Janet Wallach (born May 4, 1942 Brooklyn) is an American writer. She is President Emerita of Seeds of Peace.

== Early life and education ==
Wallach was born in New York City and attended New York University.

== Career ==
Janet Wallach has written about accomplished but under-recognized, women throughout history and across the world. As a contributor to The Washington Post Magazine, Smithsonian Magazine, and other magazines, she wrote profiles and cover stories on subjects including Queen Noor of Jordan and Iraqi Ambassador Nizar Hamdoon.

Her book, Desert Queen; The Extraordinary Life of Gertrude Bell (1996), has been named by The New York Times as a notable book of the year and translated into twelve languages.
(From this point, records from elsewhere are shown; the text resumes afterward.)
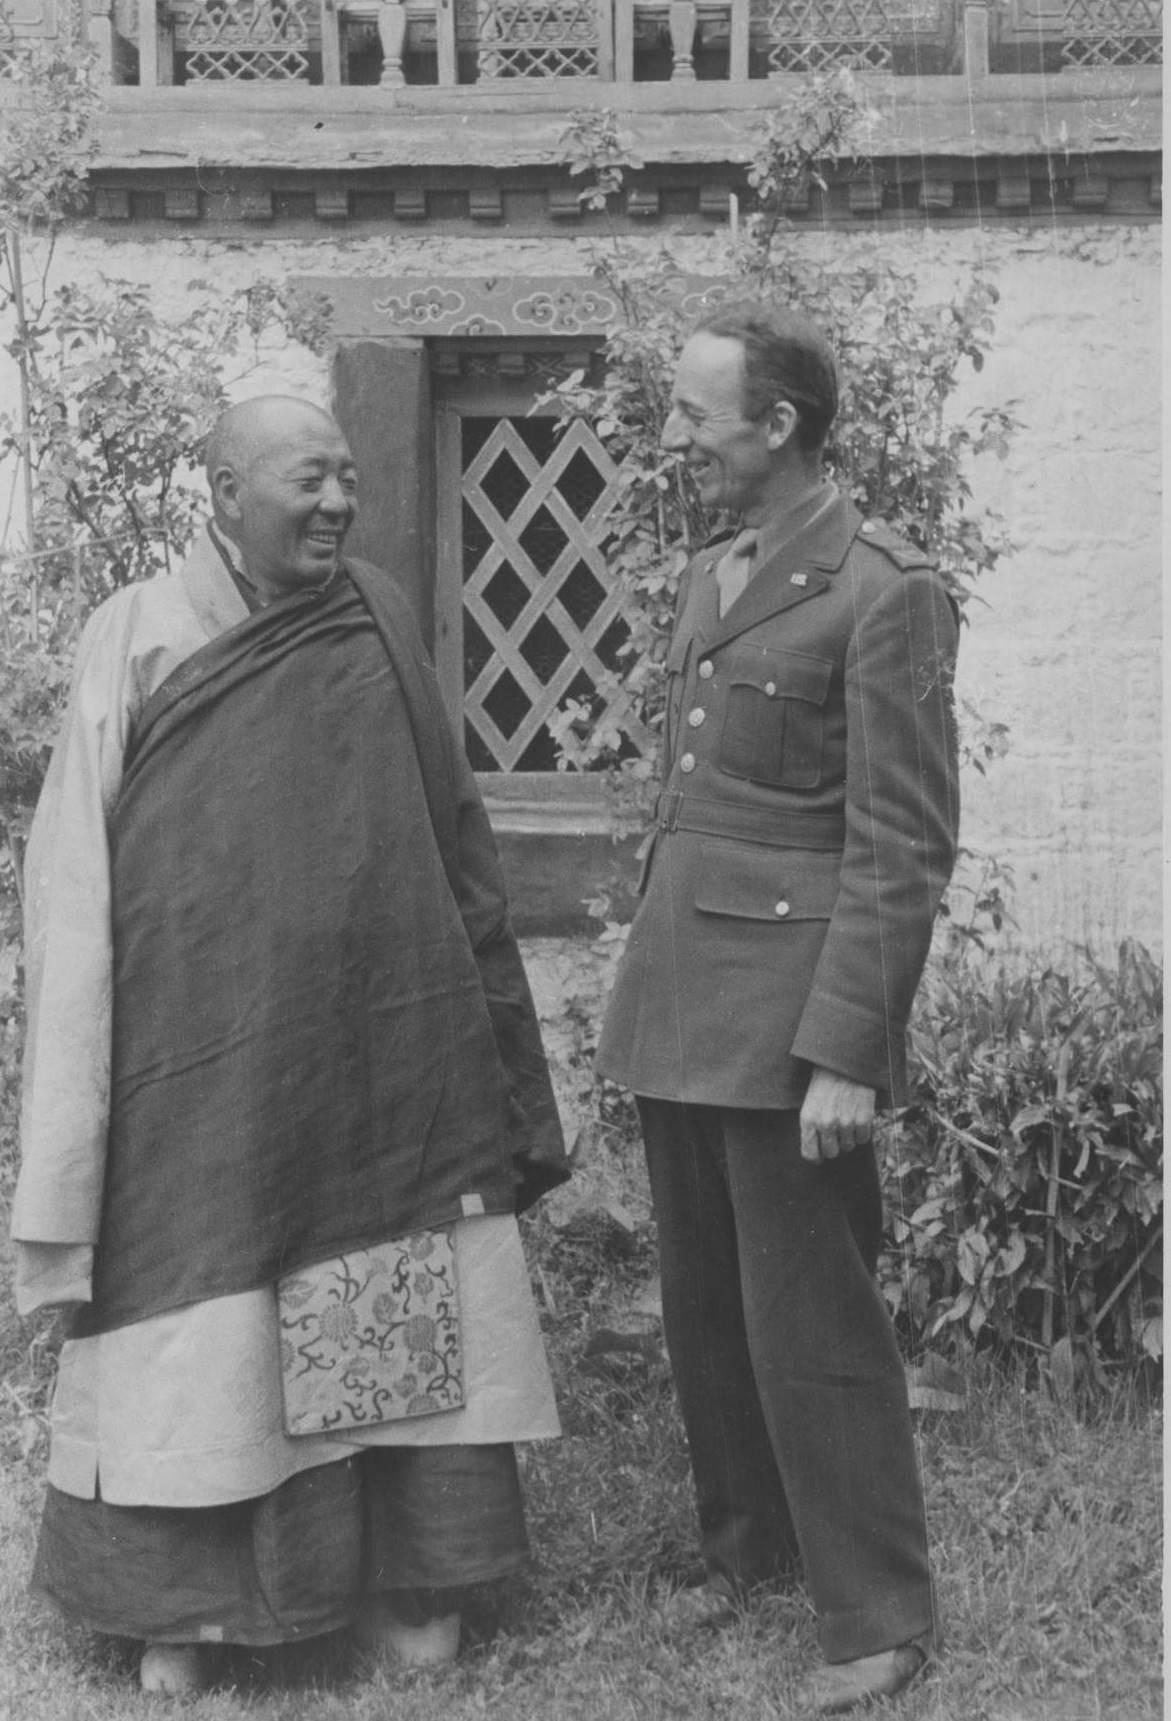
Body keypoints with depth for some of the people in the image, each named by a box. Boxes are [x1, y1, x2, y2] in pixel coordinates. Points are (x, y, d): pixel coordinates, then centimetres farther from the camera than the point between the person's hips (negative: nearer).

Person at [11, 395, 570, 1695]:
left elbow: (445, 836, 10)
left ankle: (406, 1577, 21)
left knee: (394, 1313, 7)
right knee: (203, 1328, 4)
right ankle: (180, 1600, 20)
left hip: (381, 1041, 3)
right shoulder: (136, 637, -5)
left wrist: (481, 1029, 10)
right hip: (207, 1053, -3)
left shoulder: (381, 623, 4)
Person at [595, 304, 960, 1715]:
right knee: (703, 1307, 15)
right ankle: (745, 1544, 32)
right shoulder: (707, 579, 14)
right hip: (678, 1001, 8)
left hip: (788, 1013, -8)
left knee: (808, 1326, -1)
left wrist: (844, 1055, -18)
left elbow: (902, 848, -14)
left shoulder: (884, 595, -11)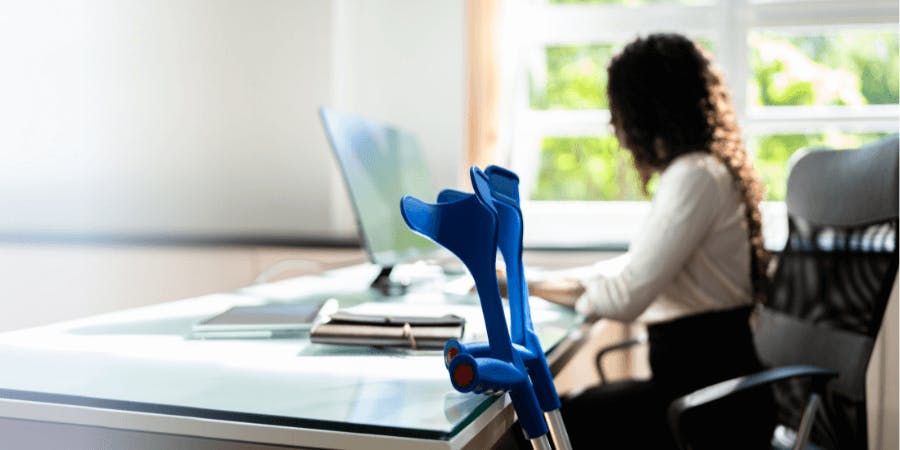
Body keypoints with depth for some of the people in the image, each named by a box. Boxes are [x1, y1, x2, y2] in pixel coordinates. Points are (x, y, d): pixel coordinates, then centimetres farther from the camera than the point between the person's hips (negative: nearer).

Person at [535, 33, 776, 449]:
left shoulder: (695, 176, -18)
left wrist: (534, 288, -6)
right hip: (711, 374, 9)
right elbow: (639, 267, 21)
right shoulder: (699, 168, 13)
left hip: (711, 398, -9)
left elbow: (626, 297, -23)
Her other books include Chanel: Her Style and Her Life (1998), Seraglio: A Novel (2003), and The Richest Woman in America: Hetty Green in the Gilded Age (2012). She co-authored, with her husband John Wallach, Arafat: In the Eyes of the Beholder, a biography of Yasser Arafat; The New Palestinians, a look at the leading figures in the West Bank and Gaza; and Still Small Voices, the personal stories of ten Israelis and Palestinians during the first intifada. Most recently, she released Flirting with Danger (2023), which chronicles the life of American spy Marguerite Harrison.

== Works ==

- "Desert Queen" (1996)
- "Chanel" (1998)
- "The Richest Woman in America" (2013)
- "Flirting with Danger" (2023)

== Seeds of Peace ==
Janet Wallach is a founding director and President Emerita of Seeds of Peace, which brings together outstanding teenagers from regions in conflict - which includes Indians and Pakistanis and Americans of diverse backgrounds.